The Conway City Council passed a resolution Tuesday to register its objection to a recent proposal from the Faulkner County Quorum Court to give the sheriff's office a larger slice of the county road sales tax fund -- at the expense of county roads.
Attached to the resolution was a petition signed by all 11 mayors of Faulkner County municipalities "strongly" opposing any reallocation of county road tax revenue.
"We all have partnered with the county on numerous projects," the petition read. "The loss of assistance to our cities would be a blow to road improvement efforts."
Faulkner County Justice of the Peace Steve Goode proposed at the July 21 Quorum Court meeting that the 20-year-old 1% sales tax be applied in a 60/40 split in the sheriff's office's favor. It is currently split 50/50 between the two entities.
The Quorum Court would have to pass a resolution to take the proposal before voters in the Nov. 3 general election. Jim Baker, county judge of Faulkner County, said Tuesday that he believes the issue will be decided at the Quorum Court's next regular meeting, which is Tuesday.

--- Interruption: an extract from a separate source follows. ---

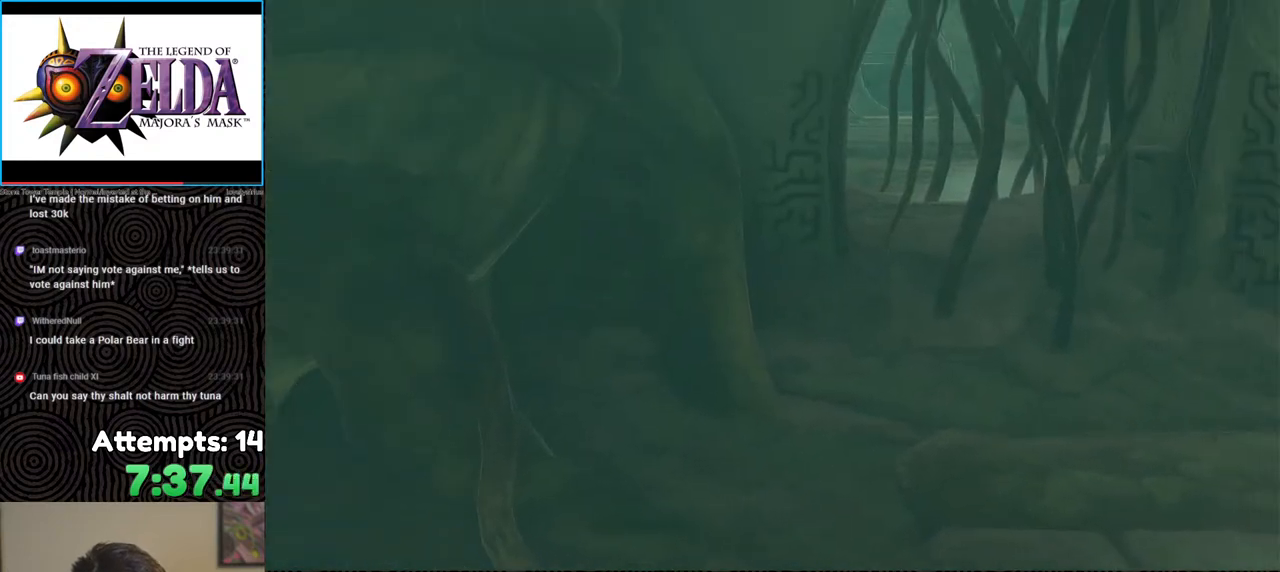
{"buttons": ["B"], "left_stick": "up", "right_stick": "center", "events": [[67, "B", "down"], [183, "B", "up"], [250, "B", "down"], [350, "B", "up"], [450, "B", "down"]]}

"I'm opposed to it," Baker said. "This is something the road department depends on. We've worked with the state on numerous projects, and we've gotten our roads about 50% improved. Roads are the best economic development tool we have."
Conway Mayor Bart Castleberry said at Tuesday's council meeting that he hopes to find some common ground on the issue.
According to the city's resolution, the "quality of the roads and infrastructure in Faulkner County play a critical part in the economic vitality, quality of life, and safety of the citizens of Conway and Faulkner County."
Diverting voter-approved sales tax dollars to the sheriff's office could "dramatically impact Conway and Faulkner County's ability to attract matching funds from state and federal sources and could limit future economic development activity," according to the city resolution.
Castleberry said he is "in complete agreement" that Faulkner County Sheriff Tim Ryals and the sheriff's office needs some help, but he just does not think that taking it from the road fund "which is so vital to our city and our other towns throughout this county" is the right way to do it.
The sheriff's office is underfunded, Baker said, and needs money for technology improvement, training, equipment and additional deputies.
Last month, the Quorum Court allocated $90,000 in funding to design the preliminary phase of a maximum-security jail and gave the sheriff's office the go-ahead to hire six new deputies through a U.S. Department of Justice Community Oriented Policing Services grant.
The grant funding would provide 75% or $741,267 of the amount needed to hire the six new deputies over a three-year period. The county will cover the remaining $247,089.
Ryals told the Quorum Court last month that the sheriff's deputies are overworked and not able to take time off for holidays or vacation.